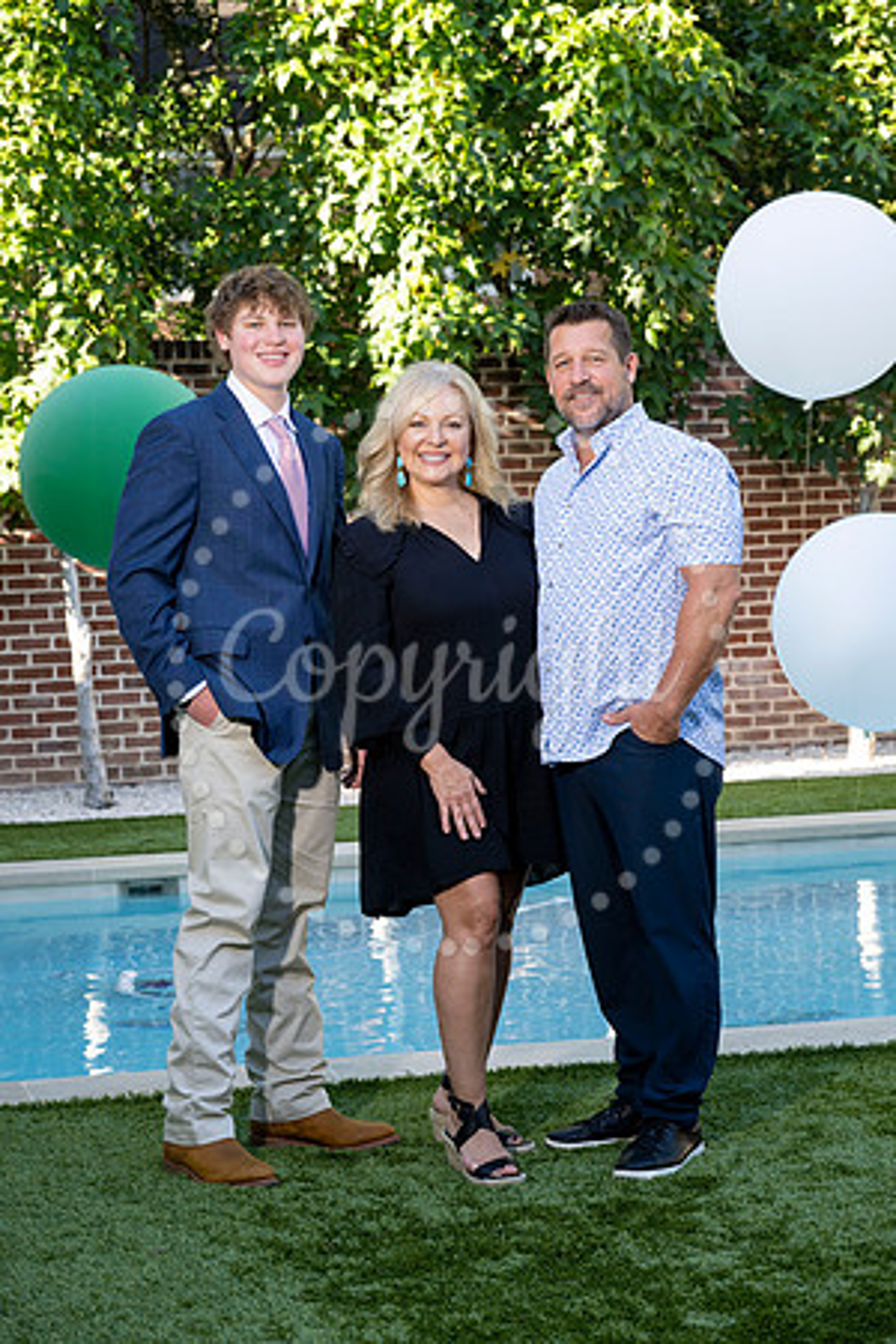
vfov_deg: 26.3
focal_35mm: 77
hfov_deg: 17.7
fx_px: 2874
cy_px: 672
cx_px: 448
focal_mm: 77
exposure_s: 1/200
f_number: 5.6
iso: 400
********************
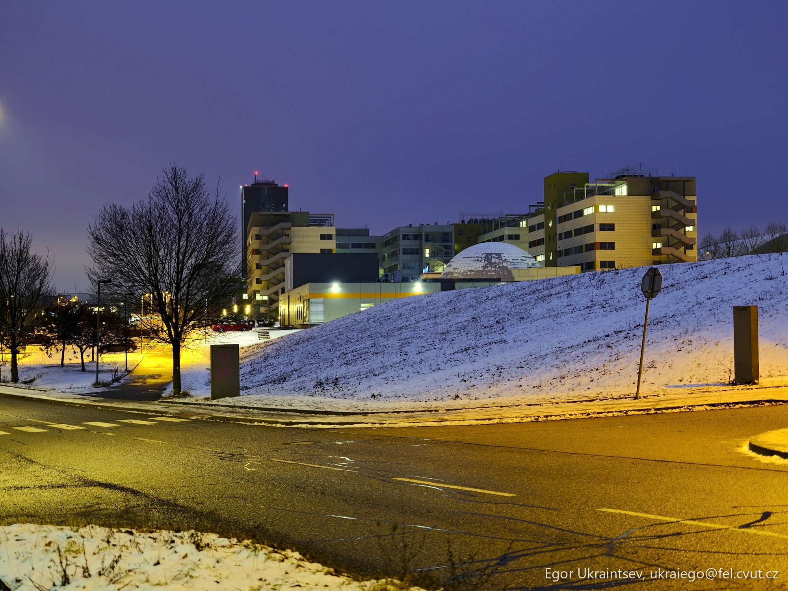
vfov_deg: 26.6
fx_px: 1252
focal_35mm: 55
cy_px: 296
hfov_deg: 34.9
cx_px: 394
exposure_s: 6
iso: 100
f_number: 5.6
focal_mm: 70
********************
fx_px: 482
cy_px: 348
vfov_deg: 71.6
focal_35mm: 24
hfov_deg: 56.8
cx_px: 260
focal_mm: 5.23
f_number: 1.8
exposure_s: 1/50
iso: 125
********************
### [Activity]
In the listing above, locate the line containing "focal_35mm: 55" and the line containing "focal_mm: 70". Extract those two lines and every line between them, exactly as written, and only those.

### [Exercise result]
focal_35mm: 55
cy_px: 296
hfov_deg: 34.9
cx_px: 394
exposure_s: 6
iso: 100
f_number: 5.6
focal_mm: 70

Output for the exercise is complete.